The reply should hold only the lines from the one with "TABLE I - Altered" to the one with "Table 2. Representative", both ends kept, exactly as they appear below, without any pictures.

Stored items:
********

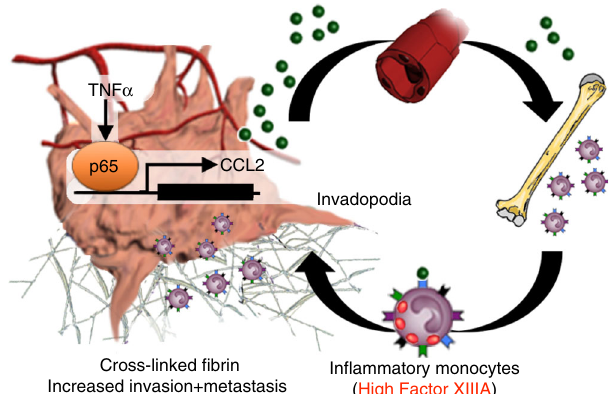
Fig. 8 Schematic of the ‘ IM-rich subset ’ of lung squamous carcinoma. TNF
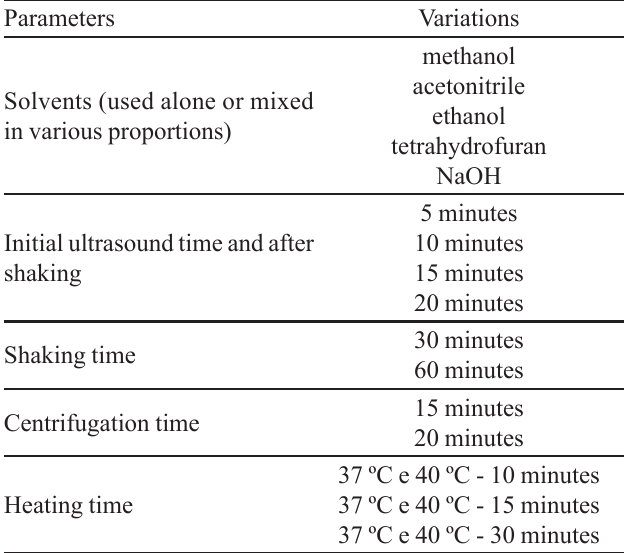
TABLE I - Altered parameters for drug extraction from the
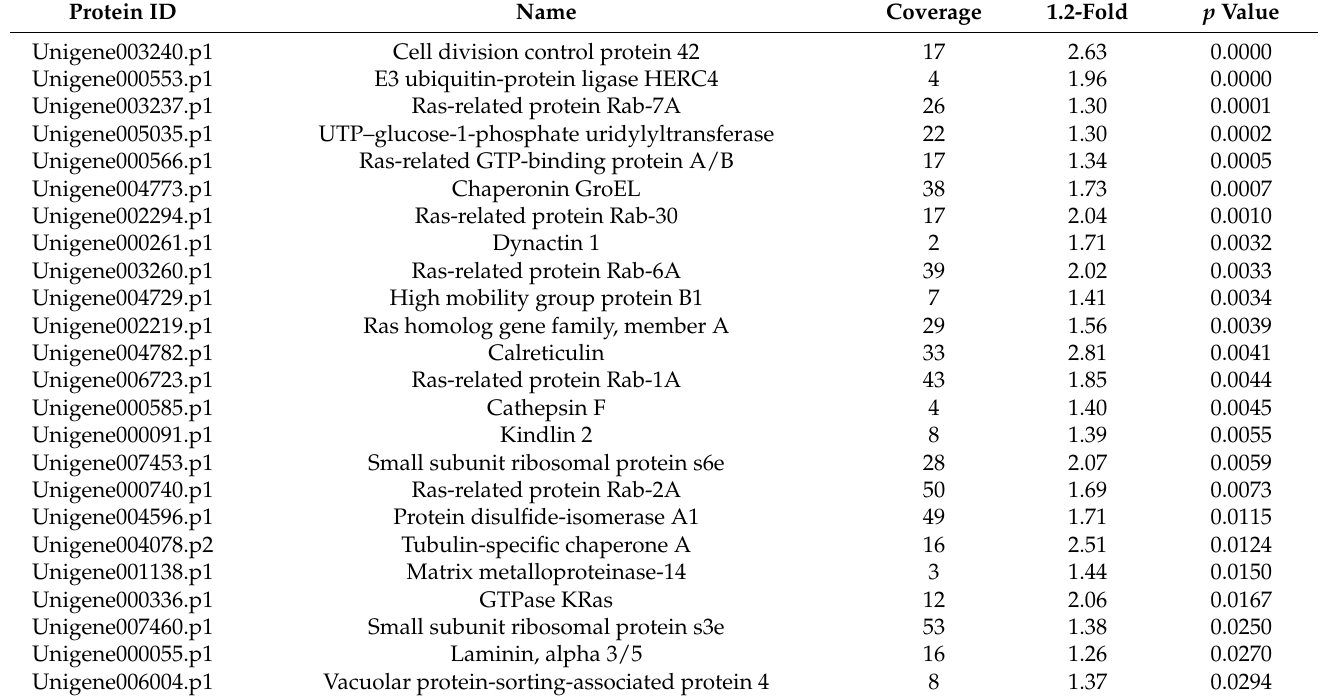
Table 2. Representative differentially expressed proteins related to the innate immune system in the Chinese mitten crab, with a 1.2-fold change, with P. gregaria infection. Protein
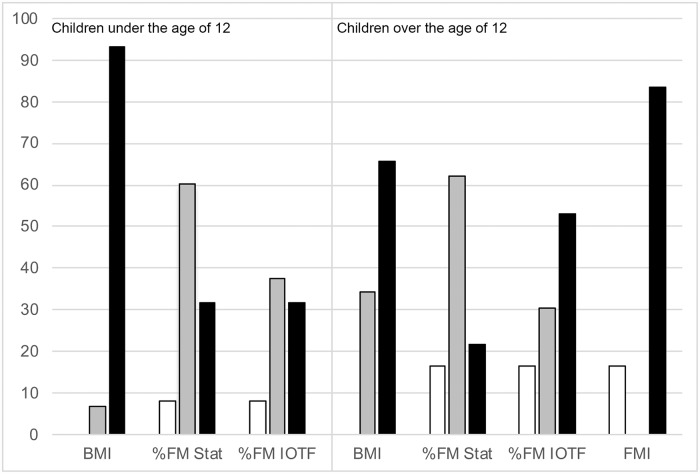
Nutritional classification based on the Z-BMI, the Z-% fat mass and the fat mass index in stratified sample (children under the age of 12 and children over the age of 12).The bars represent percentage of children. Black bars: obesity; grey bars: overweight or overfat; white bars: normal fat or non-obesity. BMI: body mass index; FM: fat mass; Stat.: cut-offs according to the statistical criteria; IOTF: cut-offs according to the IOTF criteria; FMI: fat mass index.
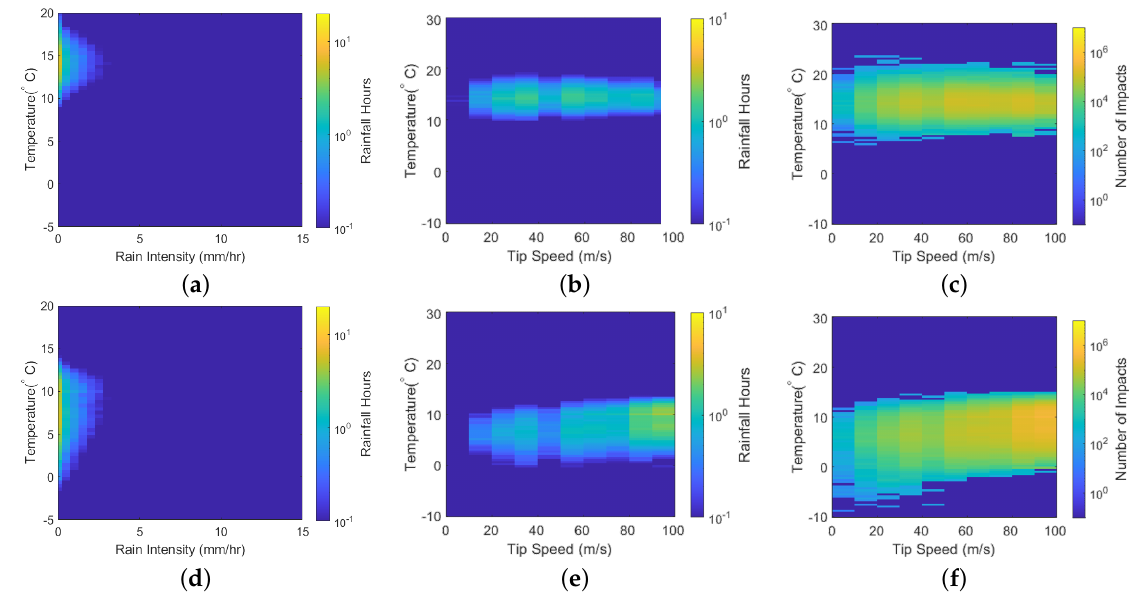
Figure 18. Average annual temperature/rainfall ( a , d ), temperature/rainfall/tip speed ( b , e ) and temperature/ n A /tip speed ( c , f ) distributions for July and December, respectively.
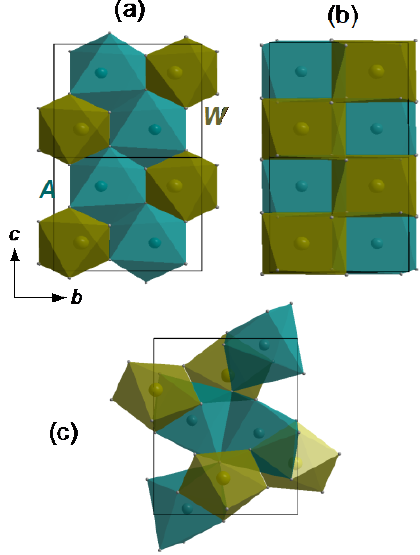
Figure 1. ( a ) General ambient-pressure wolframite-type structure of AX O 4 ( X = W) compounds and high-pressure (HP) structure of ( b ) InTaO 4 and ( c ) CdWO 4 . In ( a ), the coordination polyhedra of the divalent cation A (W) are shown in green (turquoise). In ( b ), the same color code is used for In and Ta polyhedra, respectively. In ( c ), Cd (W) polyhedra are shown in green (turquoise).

********

_Response below_:
TABLE I - Altered parameters for drug extraction from the
Table 2. Representative differentially expressed proteins related to the innate immune system in the Chinese mitten crab, with a 1.2-fold change, with P. gregaria infection. Protein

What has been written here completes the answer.